Apple Rumoured To Land Rights For 2025 FIFA Club World Cup Tournament

The New York Times:

FIFA, soccer’s global governing body, is close to an agreement with Apple that would give the tech company worldwide television rights for a major new tournament, a monthlong, World Cup-style competition for top teams that will be played for the first time in the United States next summer.

The value of the deal might be as little as a quarter of the $4 billion FIFA had first estimated, the people said. It is unclear if the deal with Apple will include any free-to-air rights, meaning the entire event could be available only to subscribers of Apple TV+, a factor over which senior executives at FIFA have raised concerns.

In his Puck newsletter, John Ourand said that Apple is garnering a reputation of being a ‘bottom feeder’ in sports. The perception is that Apple is an insignificant player, and can only secure the leftover scraps of sports rights, while the likes of Google, Amazon and — to a lesser extent — Netflix fight for the big national packages from the NBA, NFL and others. This is on a backdrop of the reality that Apple’s streaming service, Apple TV+, can only boast low two-digit millions of subscriber membership.

As you might expect, Apple would probably reject the idea of weakness and frame their position differently. Eddy Cue and team clearly value exclusive, unrestricted, streaming rights that are exploitable in many countries and regions. That’s what they got with the MLS deal and MLB Friday Night Baseball, and that’s what the FIFA Club World Cup would be.

Evidently, Apple has the stature and the financial might to secure deals of that nature, when they are available. The simple fact of life right now is the number of those possible deals are thin and far between. The major leagues are not yet willing to yield everything over to streaming, as they try and preserve as much of the reach and exposure that the slowly-dying-but-still-huge traditional broadcast networks provide.

With that context, it becomes more of a strategy question. Is it a blunder not to get what you can, even if it isn’t exactly what you want? Apple certainly has the confidence to sit out and taking things slowly. We’ve seen this play out, almost in the open given the amount of coverage it got, with the NFL Sunday Ticket negotiations. Apple was the frontrunner, but seemingly backed out when it didn’t go their way in the late stages of the dealmaking process.

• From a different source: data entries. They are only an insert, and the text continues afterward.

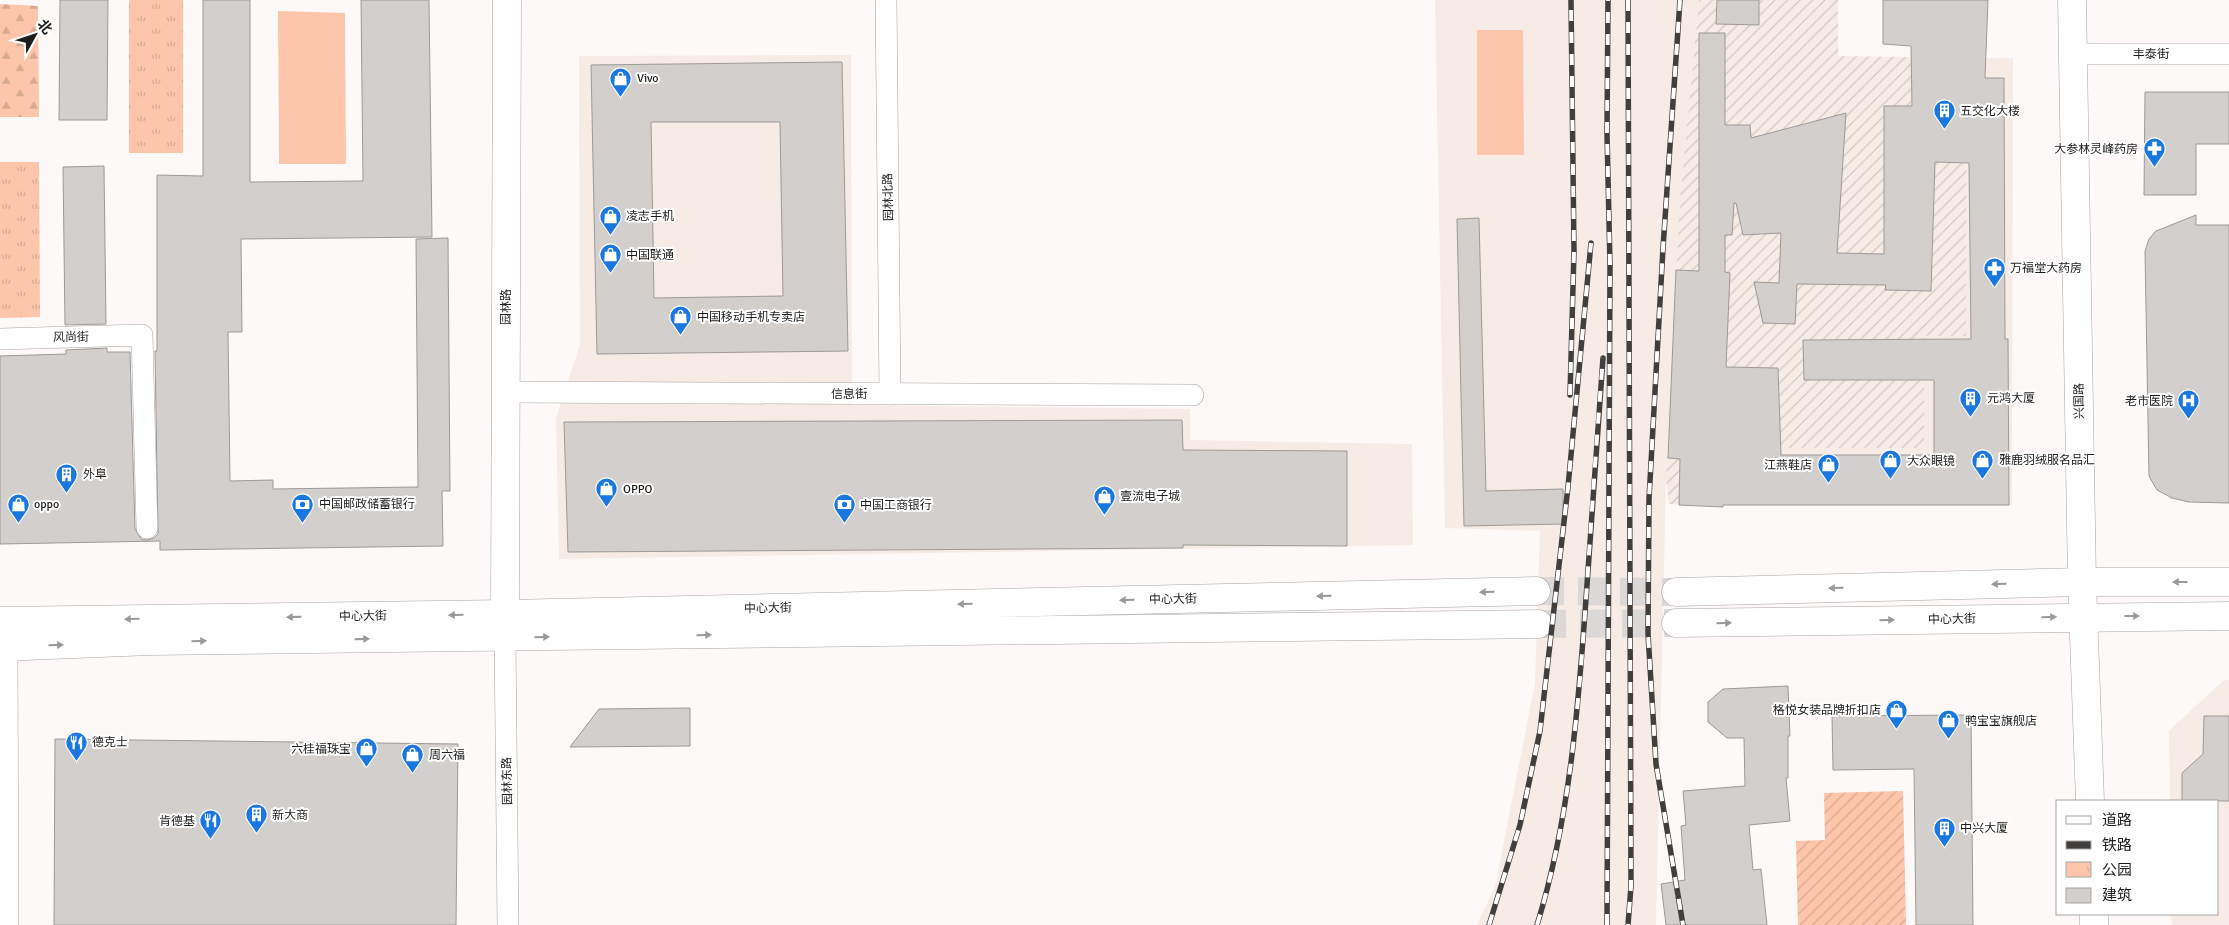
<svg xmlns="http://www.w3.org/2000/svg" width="2229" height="925" font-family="Signika,'Noto Sans SC',sans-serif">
  <defs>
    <pattern id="industrial-furrows" width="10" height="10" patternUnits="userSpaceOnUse" patternTransform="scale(1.25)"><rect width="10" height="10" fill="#f6ebe5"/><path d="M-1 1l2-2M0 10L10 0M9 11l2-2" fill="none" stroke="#d2c9c4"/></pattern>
    <pattern id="forest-firs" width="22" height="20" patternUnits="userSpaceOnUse" patternTransform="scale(1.25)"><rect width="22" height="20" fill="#fdc5a9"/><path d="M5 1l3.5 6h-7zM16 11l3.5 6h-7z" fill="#d8a991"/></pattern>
    <pattern id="park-tufts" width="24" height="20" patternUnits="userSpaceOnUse" patternTransform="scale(1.25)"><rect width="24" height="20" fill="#fdc5a9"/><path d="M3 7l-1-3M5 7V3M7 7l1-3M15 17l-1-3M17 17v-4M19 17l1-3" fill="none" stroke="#d8a991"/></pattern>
    <pattern id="garden-furrows" width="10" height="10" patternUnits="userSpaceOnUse" patternTransform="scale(1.25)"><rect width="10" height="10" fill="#fdc5a9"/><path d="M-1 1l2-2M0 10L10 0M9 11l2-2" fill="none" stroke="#d8a991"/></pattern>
  </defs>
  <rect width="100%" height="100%" fill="#fdf9f8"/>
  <!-- built -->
  <g fill="#f6ebe5">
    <polygon points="1435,0 1699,0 1680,199 1666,479 1656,925 1477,925 1495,887 1535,683 1540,531 1445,528"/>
    <polygon points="851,55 852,405 1190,409 1190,440 1412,444 1413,545 559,559 556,418 580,345 579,56"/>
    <polygon points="1967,58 2013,58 2012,505 1732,505 1732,448 1924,447 1924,336 1966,336"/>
    <polygon points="2224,680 2229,680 2229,925 2172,925 2171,914 2218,914 2218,801 2170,801 2169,731"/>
  </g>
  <!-- industrial -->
  <polygon fill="url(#industrial-furrows)" points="1699,0 1838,0 1838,56 1967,58 1966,336 1924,336 1924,448 1732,448 1732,505 1669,504 1666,479 1680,199"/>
  <!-- grass -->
  <g fill="#fdc5a9">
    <polygon points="278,11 345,13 346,164 279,164"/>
    <polygon points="1477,30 1523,30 1524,155 1477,155"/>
  </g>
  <!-- forest -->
  <polygon fill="url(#forest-firs)" points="0,4 38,6 39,117 0,117"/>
  <!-- park -->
  <g fill="url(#park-tufts)">
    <rect x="129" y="0" width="54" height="153"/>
    <polygon points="0,162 39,162 40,317 0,318"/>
  </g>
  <!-- garden -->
  <polygon fill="url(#garden-furrows)" points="1903,791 1906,925 1798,925 1796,841 1825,840 1824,793"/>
  <!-- building -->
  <g fill="#d2cfcd" stroke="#9c9997" fill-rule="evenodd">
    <polygon points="60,0 108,0 107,120 59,120"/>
    <polygon points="203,0 250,0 250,182 363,181 361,0 429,0 432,237 241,239 242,332 228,332 230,481 273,480 273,489 418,487 416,239 448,238 450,491 442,491 443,546 160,550 160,541 0,544 0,356 66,354 66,350 107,348 107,352 130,352 135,529 141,539 147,540 154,538 158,534 155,351 157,351 157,175 203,176"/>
    <polygon points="1717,0 1759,0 1759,25 1716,24"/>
    <path d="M1883,0H1988L1985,78H2004L2005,339H2008L2009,505H1723V507L1679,505L1680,459L1668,458L1676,270L1699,271V33H1725V125H1750L1751,138L1846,113L1837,253L1884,254V106H1912L1911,46L1883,44ZM1935,162L1969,163L1971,339L1803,340L1804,380H1934V455H1781L1778,368L1726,367L1730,273L1725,272V235H1732L1734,203H1736L1743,235L1781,233L1779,283L1754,282L1763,323L1795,324L1797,284L1886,285L1885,290L1931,291Z"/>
    <path d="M842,62L848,351L597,354L591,65ZM651,122H780L783,296L654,298Z"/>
    <polygon points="2145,92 2229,92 2229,144 2196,144 2196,195 2144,195"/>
    <polygon points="104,166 106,324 65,325 63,167"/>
    <polygon points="2196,215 2196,225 2229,225 2229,503 2189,502 2172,498 2157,490 2149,476 2145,251 2149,239 2156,231"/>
    <polygon points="1479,218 1486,491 1563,489 1563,524 1464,526 1457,219"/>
    <polygon points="1182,420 1183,450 1347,451 1347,546 1183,545 1183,548 568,552 564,422"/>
    <polygon points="1788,686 1790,736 1788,736 1788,778 1786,778 1790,821 1749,825 1753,870 1761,869 1767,925 1666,925 1661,884 1685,880 1681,826 1686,825 1683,791 1745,786 1744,738 1727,738 1708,722 1708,702 1723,689"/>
    <polygon points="690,708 690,746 570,747 599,709"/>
    <polygon points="1971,715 1973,925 1916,925 1914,769 1833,770 1832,716"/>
    <polygon points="2204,716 2229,716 2229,801 2182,801 2182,773 2203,754"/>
    <polygon points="55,739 458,744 456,925 54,925"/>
  </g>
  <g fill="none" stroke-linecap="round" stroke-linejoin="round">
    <!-- secondary-tunnel -->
    <g stroke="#dcd8d7" stroke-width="28" stroke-dasharray="28 14" stroke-linecap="butt">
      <polyline points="1536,591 1676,592"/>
      <polyline points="1538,624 1676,623"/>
    </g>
    <defs>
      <g id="street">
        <polyline points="886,0 890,394"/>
        <polyline points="2072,54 2229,54"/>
        <polyline points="0,339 142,335 147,528"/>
        <polyline points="506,392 1193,395"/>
        <polyline points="505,637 508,925"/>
        <polyline points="7,647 8,925"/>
      </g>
      <g id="secondary">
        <polyline points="2072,0 2082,582 2090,801"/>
        <polyline points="1676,592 2082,582 2229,582"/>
        <polyline points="505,614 507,0"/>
        <polyline points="0,621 505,614 1536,591"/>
        <polyline points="1676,623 2229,616"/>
        <polyline points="0,647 150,641 1538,624"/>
        <polyline points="2094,914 2094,925"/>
      </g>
    </defs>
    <!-- street casing -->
    <use href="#street" stroke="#a7a4a2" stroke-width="22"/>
    <!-- secondary casing -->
    <use href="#secondary" stroke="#a7a4a2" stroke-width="29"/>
    <!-- street -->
    <use href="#street" stroke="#fff" stroke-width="21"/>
    <!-- secondary -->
    <use href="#secondary" stroke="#fff" stroke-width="28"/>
    <defs>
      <g id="rail">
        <polyline points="1628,0 1631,886 1628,925"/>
        <polyline points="1680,0 1663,248 1649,499 1648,634 1656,764 1683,925"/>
        <polyline points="1570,395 1574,251 1571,0"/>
        <polyline points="1489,925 1520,825 1540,731 1568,487 1591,243"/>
        <path d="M1537,925C1571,815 1579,699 1587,585C1592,509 1597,433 1603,358"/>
        <polyline points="1607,925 1610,265 1607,133 1608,0"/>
      </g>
    </defs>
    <!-- rail casing -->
    <use href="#rail" stroke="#403f3e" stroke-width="5.5"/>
    <!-- rail -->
    <use href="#rail" stroke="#fff" stroke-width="4" stroke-dasharray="11" stroke-linecap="butt"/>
  </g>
  <!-- one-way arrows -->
  <defs><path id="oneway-solid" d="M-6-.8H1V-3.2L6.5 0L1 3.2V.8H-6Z" transform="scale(1.25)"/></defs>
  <g fill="#9a9999">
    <use href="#oneway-solid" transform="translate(2180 582) rotate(-180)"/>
    <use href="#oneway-solid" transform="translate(1999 584) rotate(179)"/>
    <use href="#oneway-solid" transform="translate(1836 588) rotate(179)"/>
    <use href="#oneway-solid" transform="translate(1487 592) rotate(179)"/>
    <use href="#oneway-solid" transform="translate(1324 596) rotate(179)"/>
    <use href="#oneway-solid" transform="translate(1127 600) rotate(179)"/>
    <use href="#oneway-solid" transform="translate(965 604) rotate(179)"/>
    <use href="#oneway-solid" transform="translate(456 615) rotate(179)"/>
    <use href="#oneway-solid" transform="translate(2132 616)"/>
    <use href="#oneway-solid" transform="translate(294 617) rotate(179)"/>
    <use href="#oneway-solid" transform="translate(2049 617) rotate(-1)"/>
    <use href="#oneway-solid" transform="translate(132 619) rotate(179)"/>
    <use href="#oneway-solid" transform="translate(1887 620) rotate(-1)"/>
    <use href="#oneway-solid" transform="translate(1724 623) rotate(-1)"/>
    <use href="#oneway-solid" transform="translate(704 635) rotate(-1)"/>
    <use href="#oneway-solid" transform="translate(542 637) rotate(-1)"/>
    <use href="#oneway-solid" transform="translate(362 639) rotate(-1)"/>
    <use href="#oneway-solid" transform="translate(199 641) rotate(-1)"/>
    <use href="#oneway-solid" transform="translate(56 645) rotate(-2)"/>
  </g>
  <!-- icons -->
  <defs>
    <symbol id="shop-pin" viewBox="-11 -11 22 30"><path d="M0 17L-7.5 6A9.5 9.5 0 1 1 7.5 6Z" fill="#1a77e0" stroke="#fff"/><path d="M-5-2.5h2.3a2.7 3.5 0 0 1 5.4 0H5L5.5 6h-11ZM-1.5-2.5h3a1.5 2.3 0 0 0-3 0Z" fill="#fff"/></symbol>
    <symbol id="building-pin" viewBox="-11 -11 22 30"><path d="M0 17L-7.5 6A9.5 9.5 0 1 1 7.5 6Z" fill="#1a77e0" stroke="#fff"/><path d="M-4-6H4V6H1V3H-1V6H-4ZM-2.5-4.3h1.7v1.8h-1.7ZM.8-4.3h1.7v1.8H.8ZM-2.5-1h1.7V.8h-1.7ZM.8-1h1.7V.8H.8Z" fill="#fff"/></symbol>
    <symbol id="pharmacy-pin" viewBox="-11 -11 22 30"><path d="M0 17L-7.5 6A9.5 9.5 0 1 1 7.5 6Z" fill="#1a77e0" stroke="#fff"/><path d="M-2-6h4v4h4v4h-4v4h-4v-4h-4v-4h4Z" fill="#fff"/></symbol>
    <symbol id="hospital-pin" viewBox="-11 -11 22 30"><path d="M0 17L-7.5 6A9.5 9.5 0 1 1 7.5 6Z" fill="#1a77e0" stroke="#fff"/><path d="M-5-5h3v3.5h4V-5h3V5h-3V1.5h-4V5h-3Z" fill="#fff"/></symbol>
    <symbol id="bank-pin" viewBox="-11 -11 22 30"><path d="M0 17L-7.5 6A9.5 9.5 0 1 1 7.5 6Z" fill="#1a77e0" stroke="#fff"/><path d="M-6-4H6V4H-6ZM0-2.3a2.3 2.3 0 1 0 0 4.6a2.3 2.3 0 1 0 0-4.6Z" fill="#fff"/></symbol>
    <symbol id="restaurant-pin" viewBox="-11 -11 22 30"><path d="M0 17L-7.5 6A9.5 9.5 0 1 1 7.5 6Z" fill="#1a77e0" stroke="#fff"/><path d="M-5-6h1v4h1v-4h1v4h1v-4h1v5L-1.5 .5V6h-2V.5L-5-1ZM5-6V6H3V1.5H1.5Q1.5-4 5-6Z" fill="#fff"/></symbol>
  </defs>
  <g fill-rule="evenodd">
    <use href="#shop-pin" x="608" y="66" width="25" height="34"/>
    <use href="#building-pin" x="1932" y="98" width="25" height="34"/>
    <use href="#pharmacy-pin" x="2142" y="136" width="25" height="34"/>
    <use href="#shop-pin" x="598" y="204" width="25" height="34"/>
    <use href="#shop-pin" x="598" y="242" width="25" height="34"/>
    <use href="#pharmacy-pin" x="1982" y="256" width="25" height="34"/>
    <use href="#shop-pin" x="668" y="304" width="25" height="34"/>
    <use href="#building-pin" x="1958" y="386" width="25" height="34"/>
    <use href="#hospital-pin" x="2176" y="388" width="25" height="34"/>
    <use href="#shop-pin" x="1970" y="448" width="25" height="34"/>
    <use href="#shop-pin" x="1878" y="448" width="25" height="34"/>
    <use href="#shop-pin" x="1816" y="452" width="25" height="34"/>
    <use href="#building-pin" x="54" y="462" width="25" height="34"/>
    <use href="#shop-pin" x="594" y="476" width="25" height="34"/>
    <use href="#shop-pin" x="1092" y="484" width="25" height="34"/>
    <use href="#shop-pin" x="6" y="492" width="25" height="34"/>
    <use href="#bank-pin" x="290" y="492" width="25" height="34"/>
    <use href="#bank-pin" x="832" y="492" width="25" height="34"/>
    <use href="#shop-pin" x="1884" y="698" width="25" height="34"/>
    <use href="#shop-pin" x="1936" y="708" width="25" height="34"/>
    <use href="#restaurant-pin" x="64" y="730" width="25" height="34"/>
    <use href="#shop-pin" x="354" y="736" width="25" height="34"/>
    <use href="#shop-pin" x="400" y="742" width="25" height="34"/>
    <use href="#building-pin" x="244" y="802" width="25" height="34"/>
    <use href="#restaurant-pin" x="198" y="808" width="25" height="34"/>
    <use href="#building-pin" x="1932" y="816" width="25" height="34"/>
  </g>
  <g text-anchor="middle" stroke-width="4" stroke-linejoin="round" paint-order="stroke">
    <!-- street labels -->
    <g font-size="12" fill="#1e1d1c" stroke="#fff">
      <text x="2151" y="58">丰泰街</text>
      <text transform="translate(888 197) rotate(-91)" y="4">园林北路</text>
      <text transform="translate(506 307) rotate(-90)" y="4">园林路</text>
      <text transform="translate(71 337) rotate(-1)" y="4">风尚街</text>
      <text x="849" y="398">信息街</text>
      <text transform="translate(2079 401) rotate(-91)" y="4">兴国路</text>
      <text transform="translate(1173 599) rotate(-1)" y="4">中心大街</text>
      <text transform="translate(768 608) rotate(-1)" y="4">中心大街</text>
      <text transform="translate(363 616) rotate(-1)" y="4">中心大街</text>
      <text transform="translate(1952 619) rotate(-1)" y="4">中心大街</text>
      <text transform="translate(507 781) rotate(-91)" y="4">园林东路</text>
    </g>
    <!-- poi labels -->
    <g font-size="12" fill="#1e1d1c" stroke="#fff" text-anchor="start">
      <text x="637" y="82">Vivo</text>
      <text x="1960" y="115">五交化大楼</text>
      <text x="2138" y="153" text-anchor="end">大参林灵峰药房</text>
      <text x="626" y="220">凌志手机</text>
      <text x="626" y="259">中国联通</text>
      <text x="2010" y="272">万福堂大药房</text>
      <text x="697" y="321">中国移动手机专卖店</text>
      <text x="1987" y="402">元鸿大厦</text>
      <text x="2173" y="405" text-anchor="end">老市医院</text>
      <text x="1999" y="464">雅鹿羽绒服名品汇</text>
      <text x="1907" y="465">大众眼镜</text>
      <text x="1812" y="469" text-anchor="end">江燕鞋店</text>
      <text x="83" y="478">外阜</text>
      <text x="623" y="493">OPPO</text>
      <text x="1120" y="500">壹流电子城</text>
      <text x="34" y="508">oppo</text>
      <text x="319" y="508">中国邮政储蓄银行</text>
      <text x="860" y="509">中国工商银行</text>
      <text x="1881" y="714" text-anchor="end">格悦女装品牌折扣店</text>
      <text x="1965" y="725">鸭宝宝旗舰店</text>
      <text x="92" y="746">德克士</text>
      <text x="351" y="753" text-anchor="end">六桂福珠宝</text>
      <text x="429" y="759">周六福</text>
      <text x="272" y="819">新大商</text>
      <text x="195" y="825" text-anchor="end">肯德基</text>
      <text x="1960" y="832">中兴大厦</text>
    </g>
  </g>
  <!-- legend -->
  <rect x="2056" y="800" width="162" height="115" fill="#ffffff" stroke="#a5a5a4"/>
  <rect x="2066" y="816" width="25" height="8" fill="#ffffff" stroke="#a5a5a4"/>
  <text x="2102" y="825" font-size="15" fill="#1e1d1c">道路</text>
  <rect x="2066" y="841" width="25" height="8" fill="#403f3e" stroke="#a5a5a4"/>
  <text x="2102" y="850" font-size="15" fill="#1e1d1c">铁路</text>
  <rect x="2066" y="862" width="25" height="15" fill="url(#park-tufts)" stroke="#a5a5a4"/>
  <text x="2102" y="875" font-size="15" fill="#1e1d1c">公园</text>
  <rect x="2066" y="888" width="25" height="15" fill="#d2cfcd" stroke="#a5a5a4"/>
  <text x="2102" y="900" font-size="15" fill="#1e1d1c">建筑</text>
  <!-- north arrow -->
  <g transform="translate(35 35) rotate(50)" stroke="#ffffff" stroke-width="4" paint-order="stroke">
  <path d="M0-4L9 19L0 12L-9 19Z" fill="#1e1d1c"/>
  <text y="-8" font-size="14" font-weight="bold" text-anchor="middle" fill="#1e1d1c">北</text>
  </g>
</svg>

Another similar situation transpired with the Pac-12. Apple was the leading bidder for a package of rights for the conference, with very similar terms to the MLS deal, but it was held up as some of the leading schools balked at the presented figures. Rather than overspend or give concessions, Apple held firm and they simply watched while member schools defected and the conference imploded altogether.

Perhaps it is misguided bravado, but I think Apple sees themselves as the ones in the position of strength, able to bide their time unless they can get what they want. That doesn’t sound like the mindset of a bottom feeder to me.